Discussion in 'Public Safety Divers/Search and Rescue' started by DiveExplorer, May 25, 2013.

  1. DiveExplorer

    DiveExplorer Public Safety Diver

    # of Dives: 200 - 499
    Location: Europe
    I think it´s for our best interest, in this PSD community, is to try to share our experience, and this is one of many ways to do it. Thank you all for sharing.
    Jared0425 likes this.
  2. Jim-SAR

    Jim-SAR Public Safety Diver

    # of Dives: 100 - 199
    Location: Kenosha, WI
    I'm getting ready to take the ERDI-II Contaminated Water Ops class in a few months. The book discussed using Dawn detergent and Simple Green. No Clorox. I'll look back through the books tonight and see what I can find concerning chemicals.

    The main idea is TOTAL encapsulation using a dry suit with attached latex hood, attaché boots, dry gloves, and a full face mask. When exiting the water, STILL on air, an initial rinse with fresh water with the runoff directed back into the water you just exited. After the initial rinse, a spray/scrub with Devon solution and soft bristle brushes should be done in a catch basin or kiddie pool. All contaminants should be containerized and treated as hazardous. Once clean, the diver is dried off prior to coming off air and undressing. Once undressed, the diver would then go through another decon for their body.

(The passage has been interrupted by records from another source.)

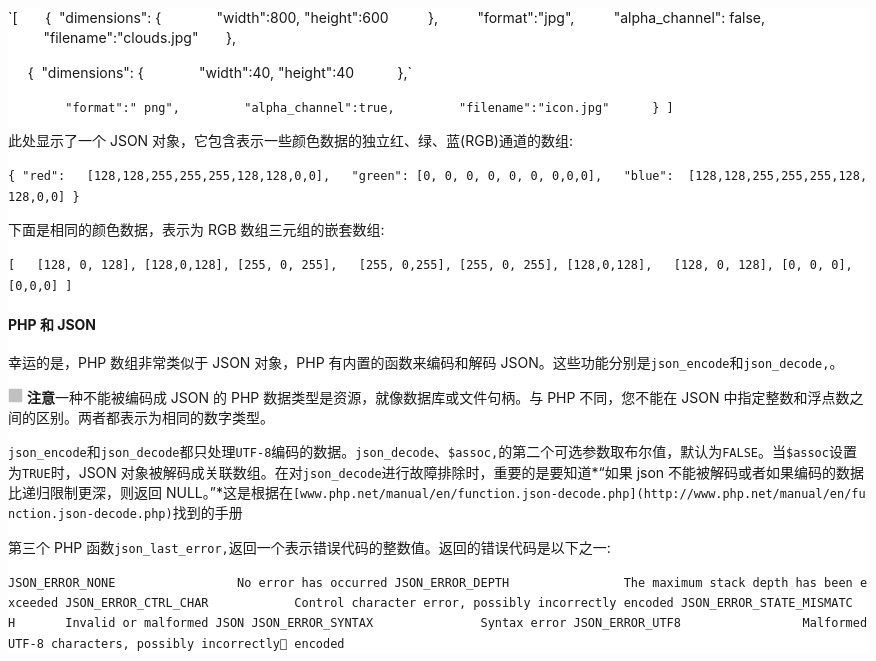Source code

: `[
      {  "dimensions": {
             "width":800, "height":600
         },
         "format":"jpg",
         "alpha_channel": false,
         "filename":"clouds.jpg"
      },

     {  "dimensions": {
             "width":40, "height":40
          },`

`        "format":" png",
        "alpha_channel":true,
        "filename":"icon.jpg"
     }
]`

此处显示了一个 JSON 对象，它包含表示一些颜色数据的独立红、绿、蓝(RGB)通道的数组:

`{ "red":   [128,128,255,255,255,128,128,0,0],
  "green": [0, 0, 0, 0, 0, 0, 0,0,0],
  "blue":  [128,128,255,255,255,128,128,0,0]
}`

下面是相同的颜色数据，表示为 RGB 数组三元组的嵌套数组:

`[
  [128, 0, 128], [128,0,128], [255, 0, 255],
  [255, 0,255], [255, 0, 255], [128,0,128],
  [128, 0, 128], [0, 0, 0], [0,0,0]
]`

#### PHP 和 JSON

幸运的是，PHP 数组非常类似于 JSON 对象，PHP 有内置的函数来编码和解码 JSON。这些功能分别是`json_encode`和`json_decode,`。

![images](img/square.jpg) **注意**一种不能被编码成 JSON 的 PHP 数据类型是资源，就像数据库或文件句柄。与 PHP 不同，您不能在 JSON 中指定整数和浮点数之间的区别。两者都表示为相同的数字类型。

`json_encode`和`json_decode`都只处理`UTF-8`编码的数据。`json_decode`、`$assoc,`的第二个可选参数取布尔值，默认为`FALSE`。当`$assoc`设置为`TRUE`时，JSON 对象被解码成关联数组。在对`json_decode`进行故障排除时，重要的是要知道*“如果 json 不能被解码或者如果编码的数据比递归限制更深，则返回 NULL。”*这是根据在`[www.php.net/manual/en/function.json-decode.php](http://www.php.net/manual/en/function.json-decode.php)`找到的手册

第三个 PHP 函数`json_last_error,`返回一个表示错误代码的整数值。返回的错误代码是以下之一:

`JSON_ERROR_NONE                 No error has occurred
JSON_ERROR_DEPTH                The maximum stack depth has been exceeded
JSON_ERROR_CTRL_CHAR            Control character error, possibly incorrectly encoded
JSON_ERROR_STATE_MISMATCH       Invalid or malformed JSON
JSON_ERROR_SYNTAX               Syntax error
JSON_ERROR_UTF8                 Malformed UTF-8 characters, possibly incorrectly
encoded`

    It's very involved if done to the fullest extent, but not every department has the means or funding to provide all of that. Just decon the beat you can to minimize your risk of exposure or disease. It's also good to remember that the decon personnel should be in Tyvek suits with respirators when they're cleaning contaminants off of you.

    ---------- Post added July 2nd, 2013 at 09:24 PM ----------

    Okay, I did some re-reading of the course material, and I've got some more definitive info per the ERDI Contaminated Water book.

    Phase-1: Fresh water rinse

    Phase-2: Viral/Bacterial Rinse (contained)
    Clorox is actually okay for an anti-vital/anti-bacterial solution, but they recommend using only a 3%-5% concentration. The problem with chlorine bleach based solutions is that it's caustic and could burn the skin if exposed. The other issue is if it's used for decon from animal urine or other ammonia based contaminants. If mixed with bleach, it can form ammonia-chloride and is a poisonous gas.

    Other possible anti-viral/anti-bacterial solutions are: SaniZide Plus, Bi-Arrest 2, and Easydecon DF200.

    Phase-3: Oil/Solids Scrub
    this is where the Dawn or Simple Green could be used. Dawn acts as a surfactant to break down oils and fuels, and also helps lift/remove dirt. The tank and gear should be removed and scrubbed under also. Diver still on air.

    Phase-4: Undressing
    Dry around mask and seals to minimize exposure to possible residue. Diver then goes to shower themselves, and/or go to a monitoring area.

    I don't know how long it would take to do all of this, and I doubt I'll ever go through it all, but it's interesting to think about. Makes you wonder what the hell we're diving in sometimes.
    DiveExplorer and scubasprout like this.
  3. DiveExplorer

    DiveExplorer Public Safety Diver

    # of Dives: 200 - 499
    Location: Europe
    Excellent post Jim:clapping:

    You are right,, this is the same procedure and method that we would like to use,, but something that I doubt we would ever go through.. like you said.

    But it´s good to know, and good take extra precautions if it possible. The info about the chemicals is good to know.